Does adding a foreign key to database tables cause downtime?

The short answer is yes; due to the need to lock on the entire table for some time which may lead to prevent writing to the table, causing all incoming requests to timeout, and hence downtime for the entire service that uses the database.

Many forms of the ALTER TABLE command requires an ACCESS EXCLUSIVE LOCK; which will block read & write traffic to the table until the command finishes.

Now let’s imagine we need to add a foreign key constraint to our table and let’s say you already have the column that will be the foreign key (i.e. either it’s already existing before or you’ve just created it using the ADD COLUMN command)1.

Since adding a foreign key to a table is actually adding a new constraint to it, so a full scan to the table has to be done to make sure every single row is satisfying this new constraint.

Normally, this form will cause a scan of the table to verify that all existing rows in the table satisfy the new constraint.

PostgreSQL Official Documentation

Luckily, unlike most forms of ADD table_constraint, adding a foreign key requires only a SHARE ROW EXCLUSIVE lock. This means that read access will still available, but insert/update/delete will be blocked until the command finishes. 

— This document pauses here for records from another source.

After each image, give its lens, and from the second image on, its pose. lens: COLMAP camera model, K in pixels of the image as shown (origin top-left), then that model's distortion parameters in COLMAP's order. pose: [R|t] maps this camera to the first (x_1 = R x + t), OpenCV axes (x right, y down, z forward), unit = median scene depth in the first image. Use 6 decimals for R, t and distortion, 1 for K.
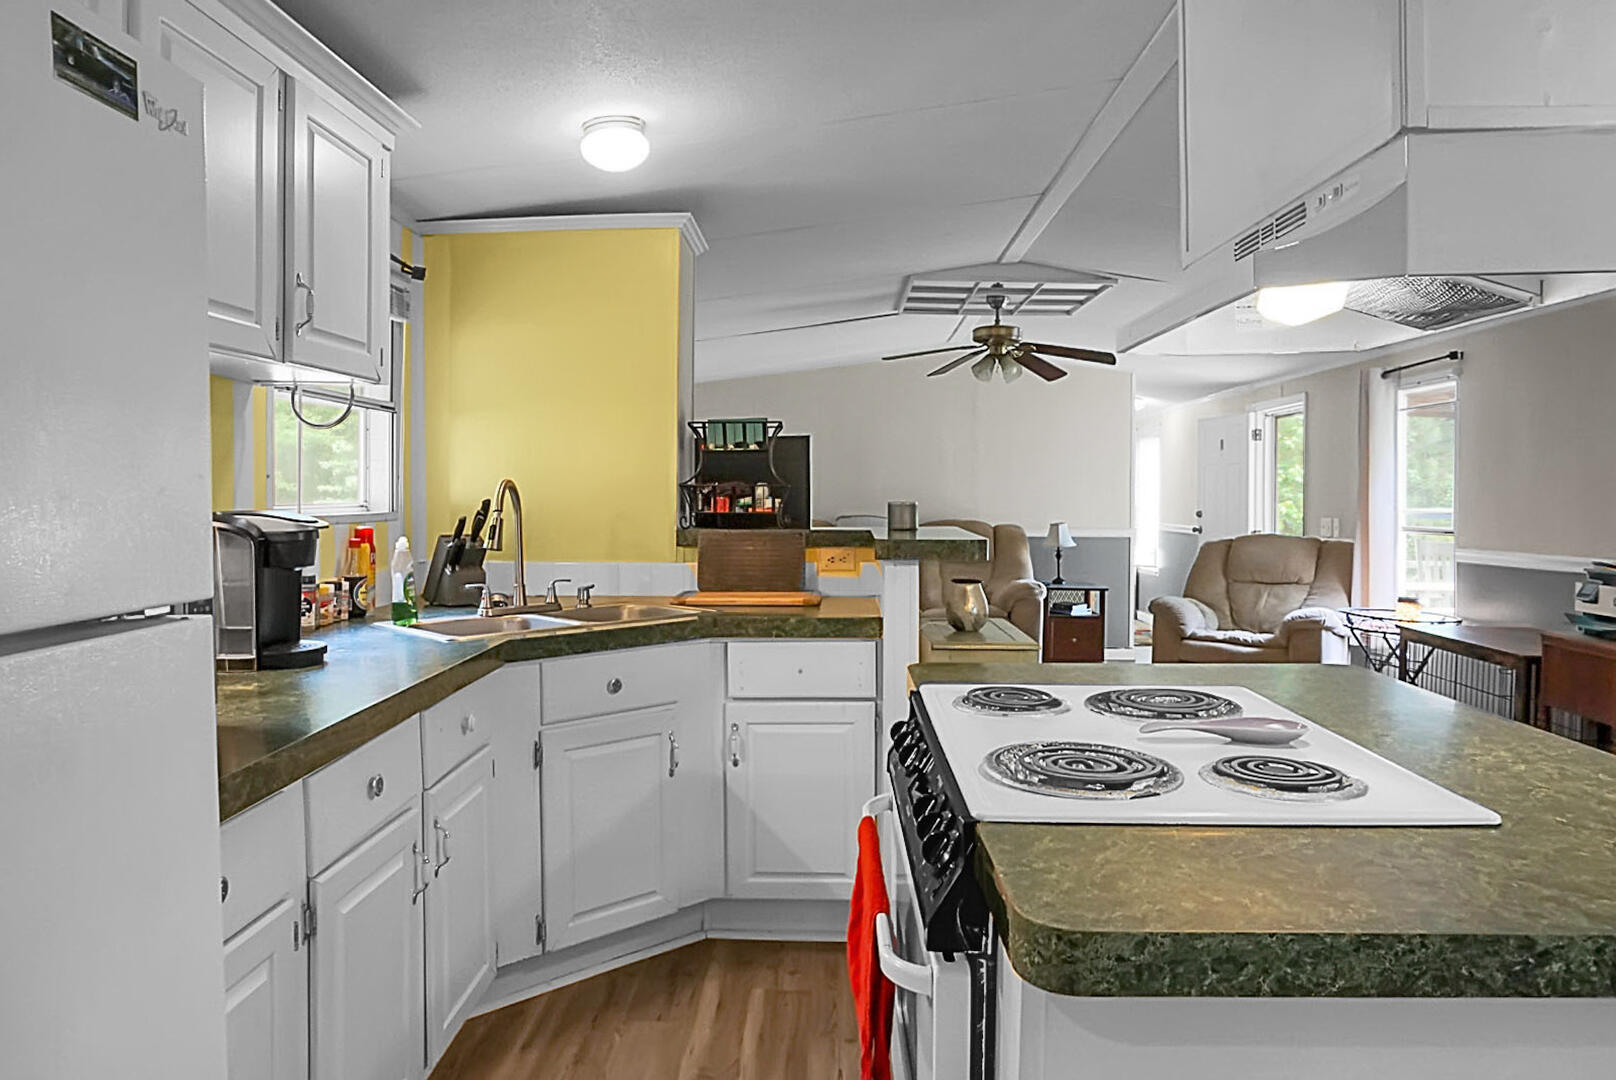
lens RADIAL K [[1080.4, 0, 791.8], [0, 1080.4, 513.4], [0, 0, 1]] dist [-0.046123, 0.025333]
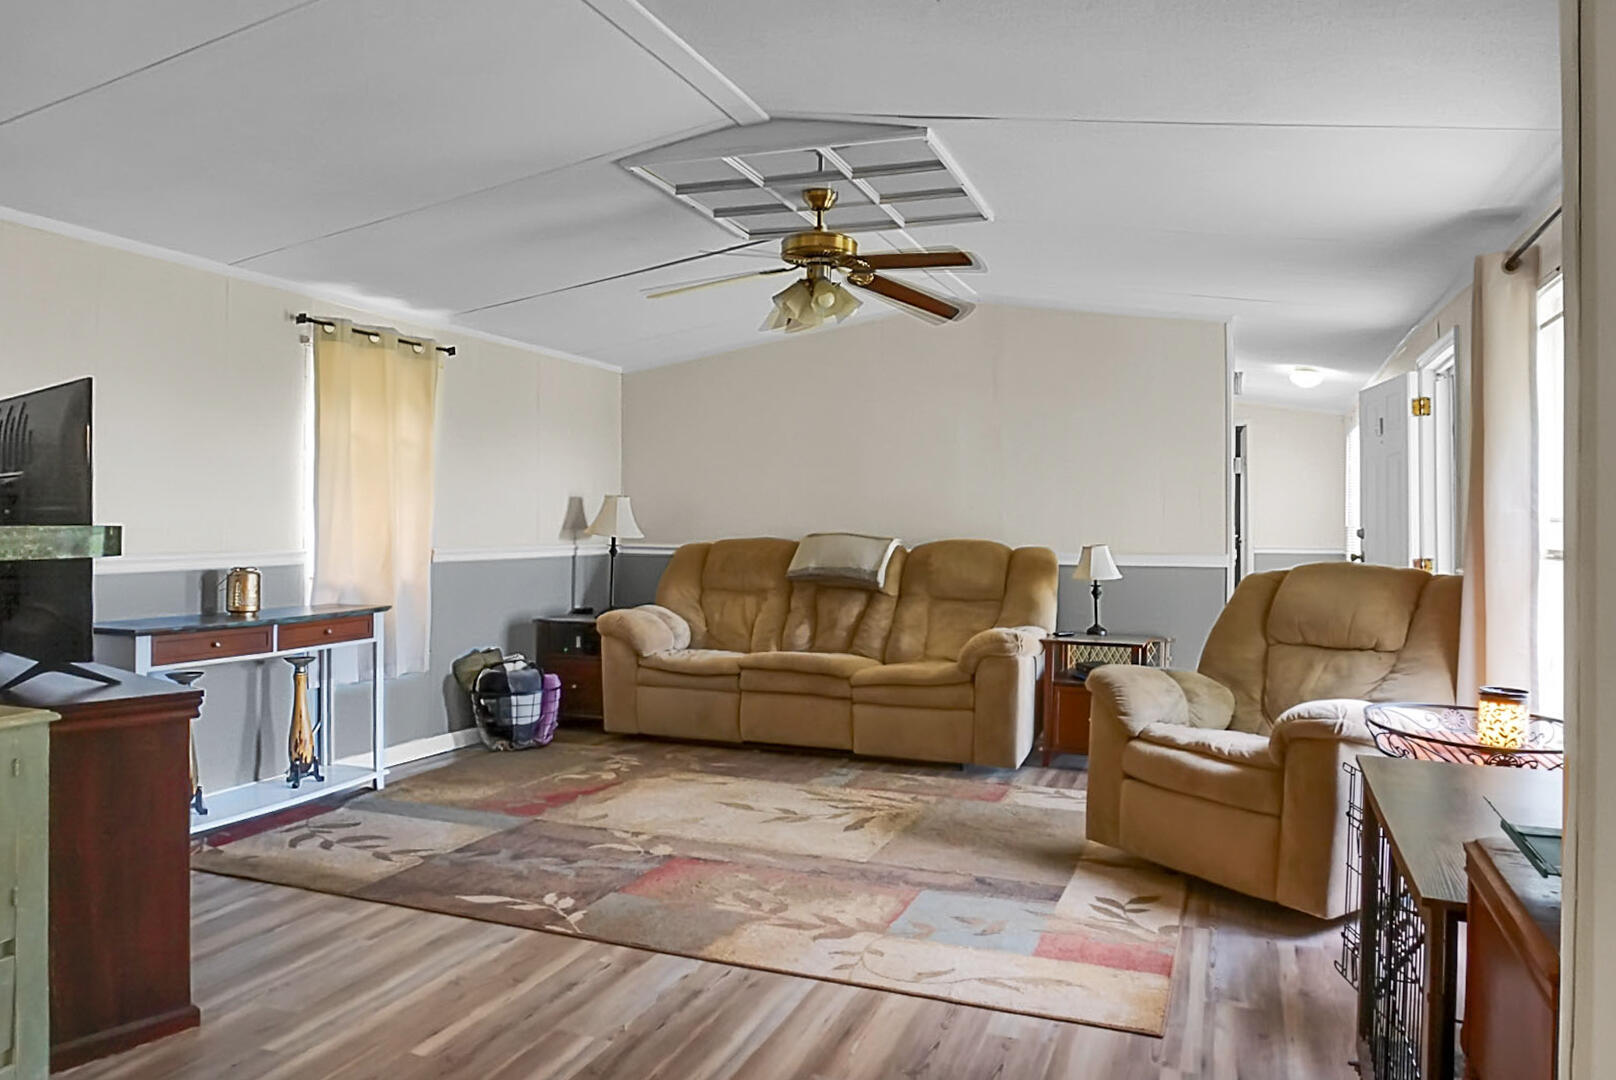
lens RADIAL K [[1080.4, 0, 799.4], [0, 1080.4, 540.3], [0, 0, 1]] dist [-0.046123, 0.025333]
pose [[0.947272, 0.003909, -0.320406, 0.381759], [-0.005149, 0.999982, -0.003024, 0.010816], [0.320388, 0.004514, 0.947276, 0.382027]]
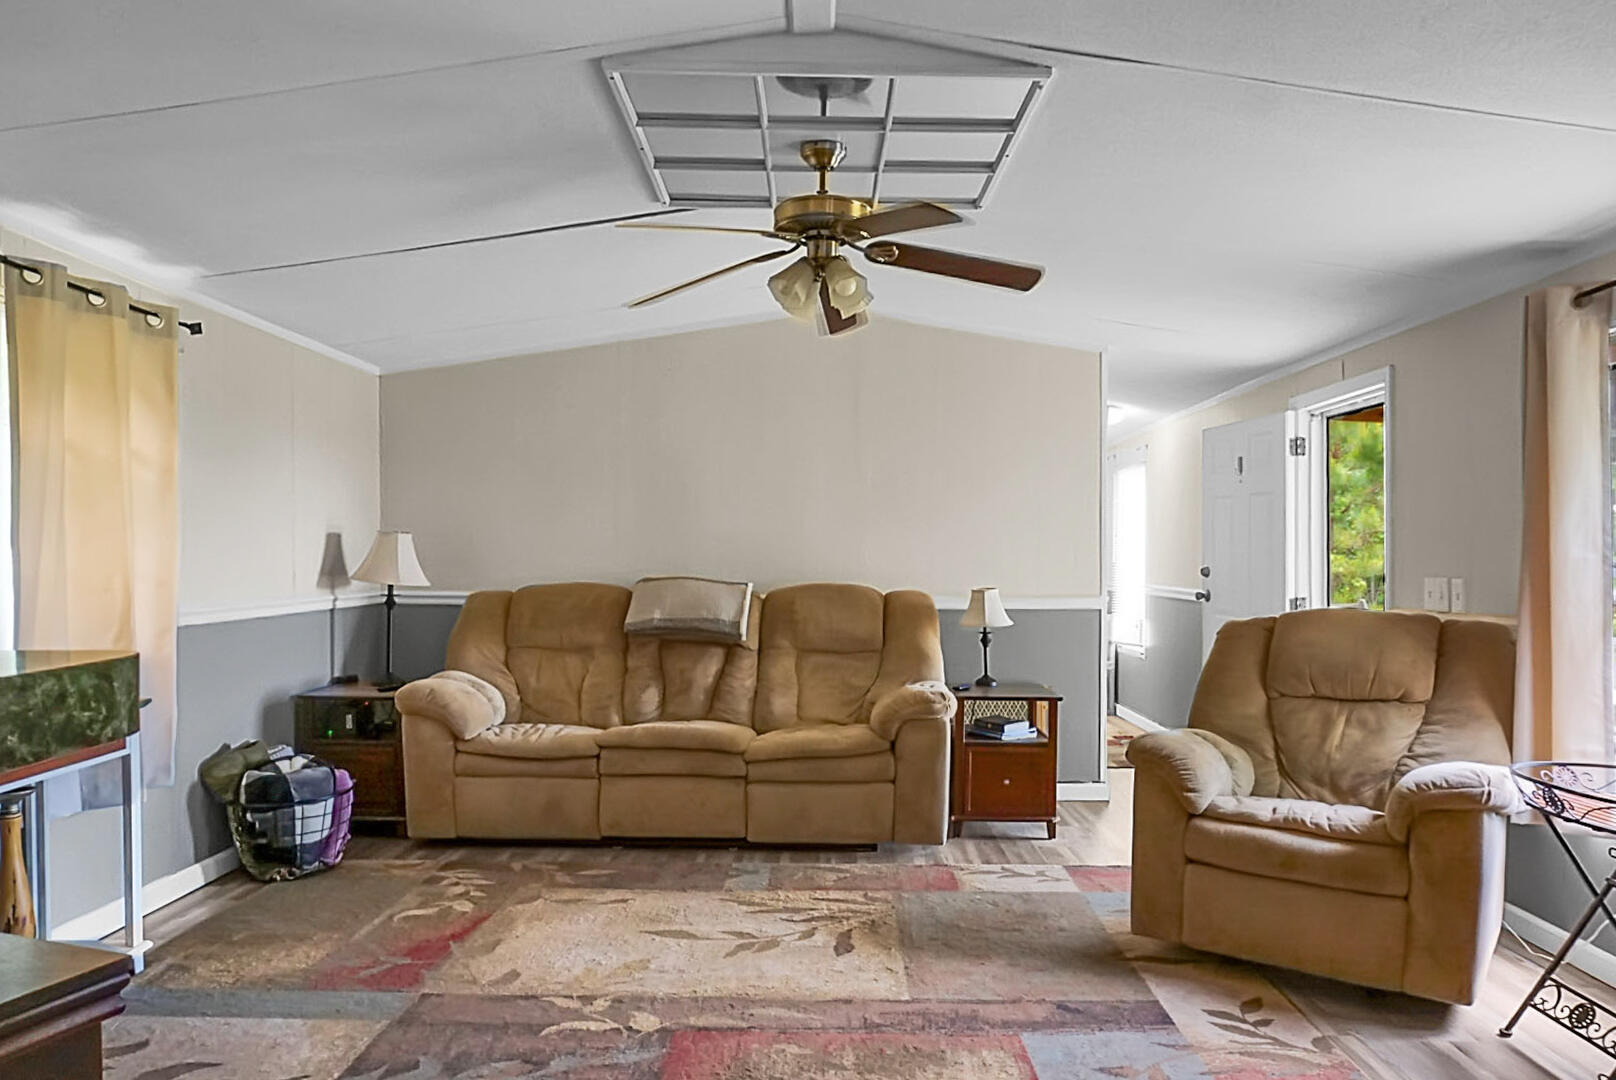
lens RADIAL K [[1080.4, 0, 803.8], [0, 1080.4, 584.7], [0, 0, 1]] dist [-0.046123, 0.025333]
pose [[0.999619, -0.006536, 0.026818, 0.165320], [0.006333, 0.999951, 0.007661, 0.000815], [-0.026867, -0.007489, 0.999611, 0.492954]]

Note that ADD FOREIGN KEY also acquires a SHARE ROW EXCLUSIVE lock on the referenced table, in addition to the lock on the table on which the constraint is declared.

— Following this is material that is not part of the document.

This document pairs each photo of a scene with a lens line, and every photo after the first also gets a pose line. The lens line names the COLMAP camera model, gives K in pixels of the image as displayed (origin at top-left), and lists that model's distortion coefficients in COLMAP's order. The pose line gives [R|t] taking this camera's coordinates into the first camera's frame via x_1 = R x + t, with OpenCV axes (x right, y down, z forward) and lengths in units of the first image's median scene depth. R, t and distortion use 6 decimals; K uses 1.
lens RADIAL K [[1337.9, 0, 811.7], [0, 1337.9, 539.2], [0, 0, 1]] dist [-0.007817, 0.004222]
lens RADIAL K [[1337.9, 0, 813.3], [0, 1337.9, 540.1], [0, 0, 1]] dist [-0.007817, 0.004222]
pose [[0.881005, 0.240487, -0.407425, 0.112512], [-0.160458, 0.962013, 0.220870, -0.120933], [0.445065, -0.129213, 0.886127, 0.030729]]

PostgreSQL Official Documentation

Given the fact that a table full scan has to be done and will take a long time if it has millions of rows, and at the same time, nothing but SELECT is allowed; most probably your service will start to complain right after starting executing that expensive command. 

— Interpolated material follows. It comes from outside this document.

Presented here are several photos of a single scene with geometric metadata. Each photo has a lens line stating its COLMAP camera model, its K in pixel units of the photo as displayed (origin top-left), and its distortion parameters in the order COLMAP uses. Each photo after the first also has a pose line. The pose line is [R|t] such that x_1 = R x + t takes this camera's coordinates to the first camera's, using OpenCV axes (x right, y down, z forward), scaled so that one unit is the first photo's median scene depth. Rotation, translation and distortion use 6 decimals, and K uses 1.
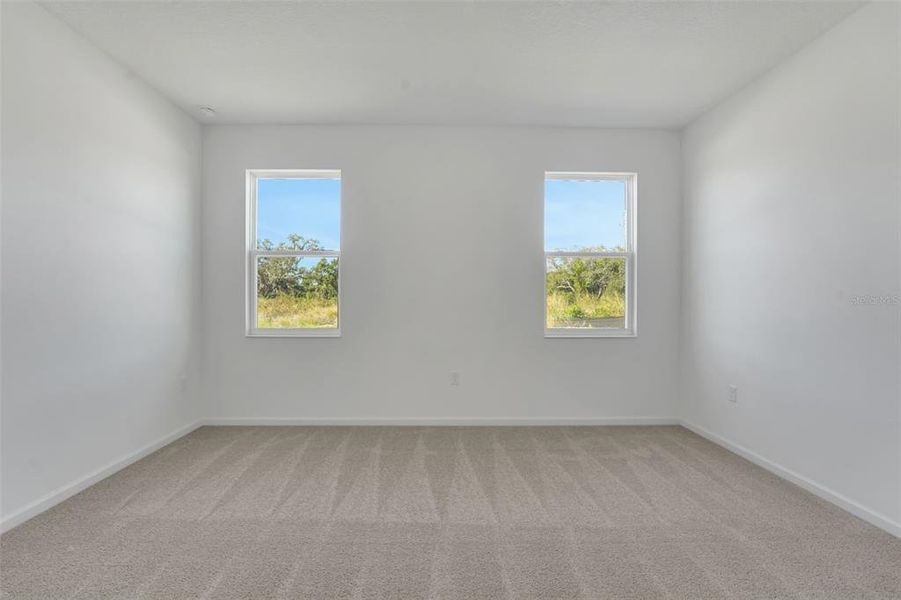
lens RADIAL K [[387.4, 0, 450.2], [0, 387.4, 292.5], [0, 0, 1]] dist [-0.000284, -0.001097]
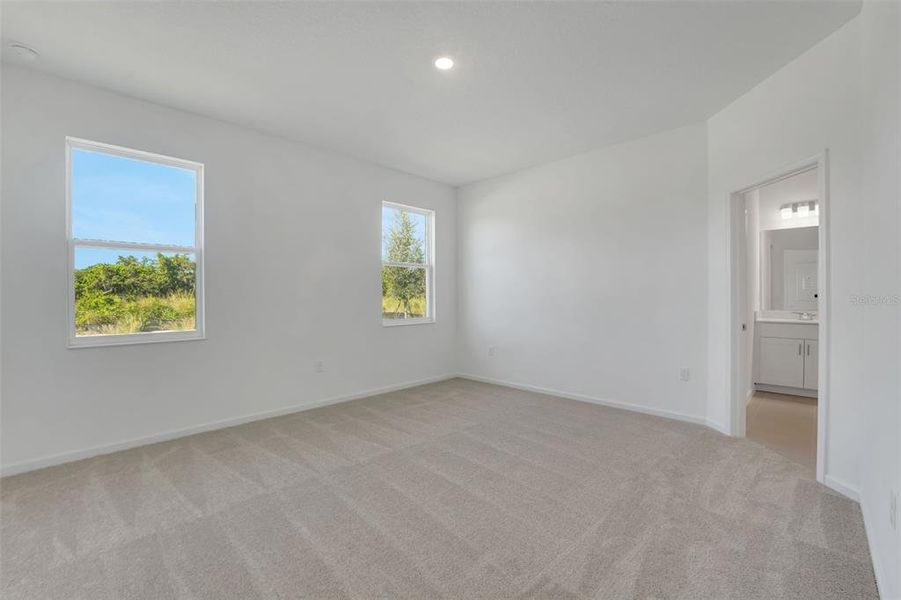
lens RADIAL K [[387.4, 0, 456.4], [0, 387.4, 301.3], [0, 0, 1]] dist [-0.000284, -0.001097]
pose [[0.710020, -0.015266, 0.704016, -0.568432], [-0.003633, 0.999672, 0.025341, -0.006669], [-0.704172, -0.020551, 0.709732, -0.124810]]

So now the question is what should you do if you need to add a foreign key without blocking writes into your table if it has millions of rows?

The answer is to use the NOT VALID keyword. This option will tell your database: “Okay, please add the foreign key constraint for me, but don’t care about the currently existing data that might contradict the new constraint, and only enforce the constraint against the subsequent inserts of updates”.

If the NOT VALID option is used, this potentially-lengthy scan is skipped. The constraint will still be enforced against subsequent inserts or updates (that is, they’ll fail unless there is a matching row in the referenced table, in the case of foreign keys, or they’ll fail unless the new row matches the specified check condition).

PostgreSQL Official Documentation

One note to mention here is that if the column you added is new (added right before creating the foreign key), then nothing to worry about. But if that column was already there and has some data; you need to make sure (on the application level) that this table might have invalid references to the intended table. So you have to handle that yourself.

After that, a VALIDATE CONSTRAINT command can be issued to verify that existing rows satisfy the constraint. The validation step does not need to lock out concurrent updates, since it knows that other transactions will be enforcing the constraint for rows that they insert or update; only pre-existing rows need to be checked. Hence, validation acquires only a SHARE UPDATE EXCLUSIVE lock on the table being altered. (If the constraint is a foreign key then a ROW SHARE lock is also required on the table referenced by the constraint.).

PostgreSQL Official Documentation

  1. Adding a new column to a table with millions of records can be tricky. It’s out of this article scope, but for now and to be on the safe side; we can say that make sure to add the new columns and make them nullable.